_Fragmento del texto:_
▶

Podemos repetir la oración de san Josemaría al recordar ese suceso: ‘¡Tratádmelo bien, tratádmelo bien’ […] —¡Señor!: ¡Quién me diera voces y autoridad para clamar de este modo al oído y al corazón de muchos cristianos, de muchos!” (2008, n. 531). Aprendamos del ejemplo de María de Betania y de tantos santos enamorados de Jesucristo, prisionero de amor en la eucaristía. Que lo acojamos con el nardo de nuestras penitencias, de nuestra piedad renovada, del cariño fraterno, del afán apostólico incesante.

Volviendo a la escena de la unción en Betania, podemos preguntarnos: ¿cómo reaccionó Jesús ante la incómoda situación en que lo puso el comentario de Judas Iscariote? San Juan Pablo II continúa su exégesis:

la valoración de Jesús es muy diferente. Sin quitar nada al deber de la caridad hacia los necesitados, a los que se han de dedicar siempre los discípulos —“pobres tendréis siempre con vosotros”—, él se fija en el acontecimiento inminente de su muerte y sepultura, y aprecia la unción que se le hace como anticipación del honor que su cuerpo merece también después de la muerte, por estar indisolublemente unido al misterio de su persona. (2003b, n. 47)

◀

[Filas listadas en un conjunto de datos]

▶

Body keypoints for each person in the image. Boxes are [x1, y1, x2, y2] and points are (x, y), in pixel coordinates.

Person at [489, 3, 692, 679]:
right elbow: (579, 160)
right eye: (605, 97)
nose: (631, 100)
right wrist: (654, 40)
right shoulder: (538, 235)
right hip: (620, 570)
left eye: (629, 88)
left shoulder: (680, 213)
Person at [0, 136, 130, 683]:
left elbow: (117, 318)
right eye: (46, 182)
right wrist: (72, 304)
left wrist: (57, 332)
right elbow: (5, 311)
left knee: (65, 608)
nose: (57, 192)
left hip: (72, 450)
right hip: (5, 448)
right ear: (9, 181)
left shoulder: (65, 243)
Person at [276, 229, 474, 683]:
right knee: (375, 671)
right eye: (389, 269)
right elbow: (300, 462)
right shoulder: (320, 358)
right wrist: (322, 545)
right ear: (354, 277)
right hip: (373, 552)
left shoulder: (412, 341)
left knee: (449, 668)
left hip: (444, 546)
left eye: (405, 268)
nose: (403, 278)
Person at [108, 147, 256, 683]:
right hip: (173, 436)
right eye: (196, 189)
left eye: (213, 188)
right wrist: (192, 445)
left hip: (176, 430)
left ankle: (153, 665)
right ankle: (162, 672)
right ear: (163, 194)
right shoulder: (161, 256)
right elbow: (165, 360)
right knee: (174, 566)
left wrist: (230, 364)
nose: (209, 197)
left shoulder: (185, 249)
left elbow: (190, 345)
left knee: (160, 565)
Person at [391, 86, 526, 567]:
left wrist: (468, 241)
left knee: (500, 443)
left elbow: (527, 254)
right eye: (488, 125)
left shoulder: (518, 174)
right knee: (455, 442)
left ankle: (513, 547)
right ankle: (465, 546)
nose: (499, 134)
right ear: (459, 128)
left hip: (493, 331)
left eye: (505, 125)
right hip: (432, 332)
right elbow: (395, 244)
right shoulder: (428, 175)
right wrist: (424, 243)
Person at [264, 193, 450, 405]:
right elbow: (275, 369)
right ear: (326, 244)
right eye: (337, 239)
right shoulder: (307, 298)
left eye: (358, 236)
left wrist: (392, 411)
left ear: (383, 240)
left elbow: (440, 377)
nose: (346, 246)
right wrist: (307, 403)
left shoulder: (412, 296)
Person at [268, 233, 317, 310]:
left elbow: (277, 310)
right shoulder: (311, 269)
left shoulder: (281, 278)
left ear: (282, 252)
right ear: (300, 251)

◀

_Instrucciones:_ Según el fragmento, ¿cómo aprecia Jesús la unción que se le hace en Betania? Las filas provienen de una fuente distinta.

_Solución:_ Como anticipación del honor que su cuerpo merece también después de la muerte, por estar indisolublemente unido al misterio de su persona.